AIM OF THE EXERCISE.
Some lines below hold "help". Pick them out and copy them.

EXTRACTED INFORMATION.
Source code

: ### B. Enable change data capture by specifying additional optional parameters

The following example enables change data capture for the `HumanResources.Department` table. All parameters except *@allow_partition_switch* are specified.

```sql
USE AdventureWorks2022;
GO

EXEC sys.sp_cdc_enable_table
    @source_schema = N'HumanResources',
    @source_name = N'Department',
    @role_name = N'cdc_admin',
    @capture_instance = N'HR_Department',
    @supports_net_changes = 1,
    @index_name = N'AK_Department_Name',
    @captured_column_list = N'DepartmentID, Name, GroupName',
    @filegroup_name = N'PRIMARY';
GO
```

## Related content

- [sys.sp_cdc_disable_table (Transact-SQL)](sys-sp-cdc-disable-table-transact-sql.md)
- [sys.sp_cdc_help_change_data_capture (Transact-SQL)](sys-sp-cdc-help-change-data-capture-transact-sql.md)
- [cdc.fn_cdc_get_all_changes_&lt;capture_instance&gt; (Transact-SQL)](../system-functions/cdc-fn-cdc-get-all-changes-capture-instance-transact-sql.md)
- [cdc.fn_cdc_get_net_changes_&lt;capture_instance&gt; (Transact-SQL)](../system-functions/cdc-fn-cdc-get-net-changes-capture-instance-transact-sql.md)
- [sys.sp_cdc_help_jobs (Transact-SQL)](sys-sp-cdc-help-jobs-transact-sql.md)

THE COMPLETED TASK.
- [sys.sp_cdc_help_change_data_capture (Transact-SQL)](sys-sp-cdc-help-change-data-capture-transact-sql.md)
- [sys.sp_cdc_help_jobs (Transact-SQL)](sys-sp-cdc-help-jobs-transact-sql.md)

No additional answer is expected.